First of all, I'm surprised he calls the Kagan quote "refreshingly straightforward:" virtually everyone who writes on humanitarian intervention says exactly what Kagan does: the law in no way delimits morality.
Second, I assume that when Larison refers to 'international law as it actually exists' he means something like 'the United Nations Charter,' and not international law in a broader sense, including, for example, Customary International Law. The first problem any conservative should have with positive international law is the shallowness of the tradition from which it springs. The UN Charter appeared, fully formed, in 1945; there was not much precedent for it when it was created, and there was much criticized about it at the time (Hersch Lauterpacht (who edited the 8th edition of Oppenheim's, among other signal accomplishments), and J.L. Brierly both wrote very critically of the Charter after it was passed). It is a perfect example of something made, not inherited, and conservatives ought to retain a position of skepticism that it can do what it ought to do (keeping in mind that there is no consensus on 'what it ought to do,' in the way we might speak of domestic constitutions).
Third, it's a standard trope in international law thinking that the conflict Larison identifies, between the provisions of the Charter which venerate sovereignty and non-intervention; those portions of the Charter that envision a collective security system (W. Michael Reisman was written interesting, though flawed, work on what should happen given that the collective security system never came into being); and the subsequent adoptions of, to name just the first two, the Universal Declaration of Human Rights and the Convention on Genocide.
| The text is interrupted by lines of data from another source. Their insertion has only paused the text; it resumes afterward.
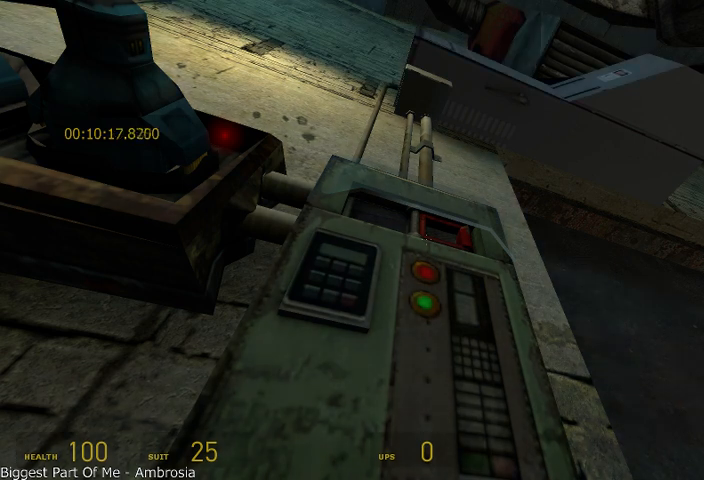
Gameplay with keyboard and mouse; each line is a JSON object with the keys and mouse buttons held at the frame after it. "events" lists presses ("down") and releases ("up") of "a", "alt", "d", "r", "s", "shift", "space", "tab", "w", "mouse_left", "mouse_right", "mouse_wheel_up" and "mouse_wheel_down" between this image and that frame as [ms after this image, input, new state], when the widget could be followed in between. "mouse_left", "mouse_right", "mouse_wheel_up", "mouse_wheel_down" = the "left", "right", "wheel_up", "wheel_down" buttons of the "mouse" list. No other keys are recorded. Mouse movement is not recorded.
{"keys": [], "mouse": [], "events": [[42, "r", "up"], [83, "r", "down"], [167, "r", "up"], [208, "r", "down"], [292, "r", "up"], [333, "r", "down"], [375, "r", "up"], [417, "r", "down"], [500, "r", "up"]]}
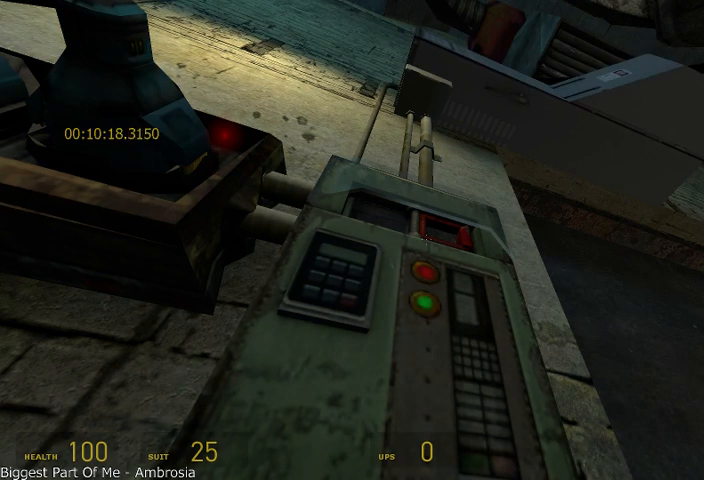
{"keys": ["r"], "mouse": [], "events": [[42, "r", "down"], [83, "r", "up"], [167, "r", "down"], [208, "r", "up"], [250, "r", "down"], [333, "r", "up"], [375, "r", "down"], [417, "r", "up"], [500, "r", "down"]]}
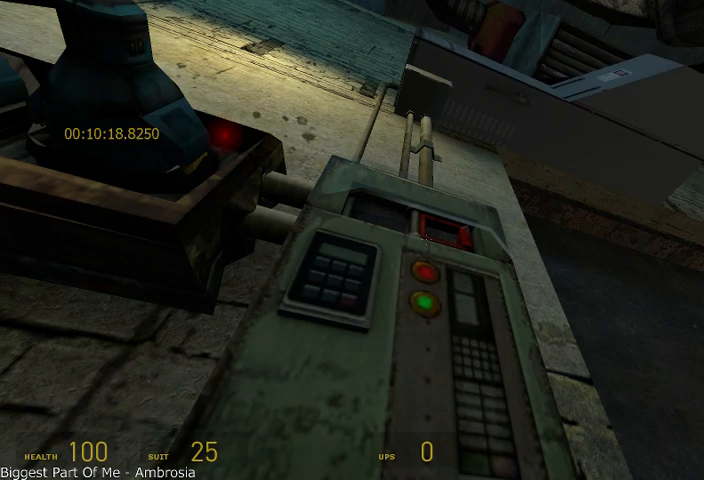
{"keys": ["r"], "mouse": [], "events": [[42, "r", "up"], [83, "r", "down"], [167, "r", "up"], [208, "r", "down"], [292, "r", "up"], [333, "r", "down"], [417, "r", "up"], [458, "r", "down"]]}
So Larison is wrong to say:
If democratists were right that only other kinds of regimes are the revisionist, aggressive ones, this might be less worrisome, but in a world where democracies believe they have a higher calling to violate international law in the name of “rights” the preservation of international order necessarily falls to authoritarian and authoritarian-populist states.
If the implication is to be that the authoritarian states have international law on their side, and the democracies have only an act of will. There is a genuine legal question of how these provisions are to be read against each other; each side can point to duly enacted pieces of international law and ask legitimate questions about how it is to be implemented. I would recommend, on the legal intricacies of these questions, the section in the 2005 edition of Fernando Tesón's Humanitarian Intervention on the international law reaction to Kosovo, Michael Byers' essay in the J.L. Holzgrefe-Robert Keohane edited volume (which considers possible means by which unilateral humanitarian intervention can become licit under CIL), and Allen Buchanan's "From Nuremberg to Kosovo."
On Poulos' reply: the emphasis on feeling is rightly placed: that's the weakness of, e.g., Samantha Power's book, though her pitch of moral indignation is exactly correct (Philip Gourevitch's book on Rwanda has something of the same weakness)--the result is insufficient attention to politics; and neoconservative (or liberal internationalist) politics more generally are quite compatible with practical reason. But that practical reason (and the allied portions of international law which would go undefended but for 'illegal' action) may sometimes advise action; it seems to me that one might engage in the process of reasoning he suggests and nevertheless conclude that we should have bombed Kosovo.
One other note: Poulos usefully notes the distinction in modern international law between aggressive and defensive war: "First, instead, notice how an aggressive war stops being aggressive because it is really only defending principles. Query how it is we're supposed to determine whether or not a certain principle needs defending." Anthony Coates has a provocative essay in the NOMOS on Humanitarian Intervention suggesting that there is nothing essential in the aggressive-v.-defensive war opposition:
The traditional concept of just cause is broader and more critical than its modern counterpart. The simple equation, in much contemporary thinking, of the just war with a war of self-defense and the unjust war with a war of aggression reflects the dominance of the states-system with its twin principles of sovereignty and nonintervention. From a traditional viewpoint, the equation begs too many of the fundamental moral questions about war. The aggressor-defender distinction is understood too literally to be morally illuminating. In that restricted, nonmoral sense, it is of little use as a means of distinguishing just from unjust war. Without reference to some notion of justice, the distinction is ethically unproductive.
I don't believe any of these arguments settle the question. But it is worth remembering that there is an intellectually serious tradition, going back very far indeed, to which the interventionist can appeal, and such an appeal does not require failing to take the law seriously. It's just that the law no more settles the question than does an appeal to morality.